I’m working on a research project for which we are using the OpenAI API with GPT3. The query (in Python) looks as follows:
response = openai.Completion.create(
model="text-davinci-003",
prompt=prompt,
max_tokens=0,
n=1,
logprobs=1,
echo=True,
)
For English sentences, everything works as expected, but for Sentences in German or Japanese, while response.choices[0].text
looks fine, response.choices[0].logprobs.tokens
is a mess, with many non-English characters replaced by cryptic bytes:\xXX
sequences. For example:
prompt : "Übliche Öfen mögen Äpfel übermäßig."
(notice the umlauts)
tokens: ['bytes:\\xc3', 'bytes:\\x9c', 'b', 'lic', 'he', ' Ö', 'fen', ' m', 'ö', 'gen', 'bytes: \\xc3', 'bytes:\\x84', 'p', 'f', 'el', 'bytes: \\xc3', 'bytes:\\xbc', 'ber', 'm', 'ä', 'ß', 'ig', '.']

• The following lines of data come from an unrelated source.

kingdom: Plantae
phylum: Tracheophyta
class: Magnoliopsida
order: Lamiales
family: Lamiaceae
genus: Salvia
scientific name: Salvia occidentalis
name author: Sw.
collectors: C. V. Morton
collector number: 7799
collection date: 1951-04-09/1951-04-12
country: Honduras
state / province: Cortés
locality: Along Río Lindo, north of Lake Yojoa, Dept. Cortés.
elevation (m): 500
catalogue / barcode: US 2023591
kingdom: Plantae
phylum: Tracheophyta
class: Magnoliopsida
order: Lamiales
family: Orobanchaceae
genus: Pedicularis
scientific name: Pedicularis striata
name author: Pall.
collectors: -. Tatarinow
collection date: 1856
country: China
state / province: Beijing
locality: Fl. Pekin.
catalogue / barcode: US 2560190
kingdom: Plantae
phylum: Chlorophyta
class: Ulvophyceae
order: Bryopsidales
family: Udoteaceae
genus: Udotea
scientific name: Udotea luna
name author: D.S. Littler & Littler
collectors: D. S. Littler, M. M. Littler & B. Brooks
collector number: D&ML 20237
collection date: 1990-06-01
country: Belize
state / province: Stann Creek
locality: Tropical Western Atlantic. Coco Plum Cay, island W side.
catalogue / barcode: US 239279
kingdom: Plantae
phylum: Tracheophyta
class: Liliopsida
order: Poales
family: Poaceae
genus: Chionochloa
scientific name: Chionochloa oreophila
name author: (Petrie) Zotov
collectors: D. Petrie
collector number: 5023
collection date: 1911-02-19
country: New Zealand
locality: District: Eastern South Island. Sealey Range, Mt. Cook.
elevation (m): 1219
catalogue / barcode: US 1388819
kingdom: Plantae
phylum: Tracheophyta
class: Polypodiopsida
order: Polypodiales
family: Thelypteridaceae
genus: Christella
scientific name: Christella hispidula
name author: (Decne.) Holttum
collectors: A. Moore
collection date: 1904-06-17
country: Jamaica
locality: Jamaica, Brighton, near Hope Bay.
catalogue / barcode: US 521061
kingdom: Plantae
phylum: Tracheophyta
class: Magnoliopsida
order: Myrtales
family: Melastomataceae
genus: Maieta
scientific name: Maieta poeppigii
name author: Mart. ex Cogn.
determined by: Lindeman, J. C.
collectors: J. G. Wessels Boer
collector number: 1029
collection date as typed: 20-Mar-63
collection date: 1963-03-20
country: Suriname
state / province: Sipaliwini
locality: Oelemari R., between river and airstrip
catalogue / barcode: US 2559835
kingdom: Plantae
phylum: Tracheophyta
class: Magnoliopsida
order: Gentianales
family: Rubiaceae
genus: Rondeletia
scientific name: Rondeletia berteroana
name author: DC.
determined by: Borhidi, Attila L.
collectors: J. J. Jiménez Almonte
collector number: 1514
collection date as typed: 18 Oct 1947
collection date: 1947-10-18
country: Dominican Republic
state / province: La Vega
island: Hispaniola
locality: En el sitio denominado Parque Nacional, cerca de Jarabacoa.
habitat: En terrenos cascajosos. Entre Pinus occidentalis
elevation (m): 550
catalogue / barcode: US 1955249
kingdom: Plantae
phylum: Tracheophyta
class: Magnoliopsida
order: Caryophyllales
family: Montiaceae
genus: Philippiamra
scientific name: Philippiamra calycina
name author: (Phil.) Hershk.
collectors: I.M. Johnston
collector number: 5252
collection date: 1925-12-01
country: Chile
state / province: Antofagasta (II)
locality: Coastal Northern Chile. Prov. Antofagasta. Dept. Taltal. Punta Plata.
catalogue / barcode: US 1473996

While more chopped up than an English sentence, most tokens are fine, but some of the umlauts are instead replaced by pairs of tokens of the form bytes:\xc3
.
For a Japanese sentence, it’s even worse, with most tokens being the mangled byte:\xXX
.
And these aren’t even Unicode code points for the characters. EDIT: Yes they are, they are simply UTF8, see my response below.
Does anybody have an idea what exactly is happening? And is there some way to recover the readable tokens?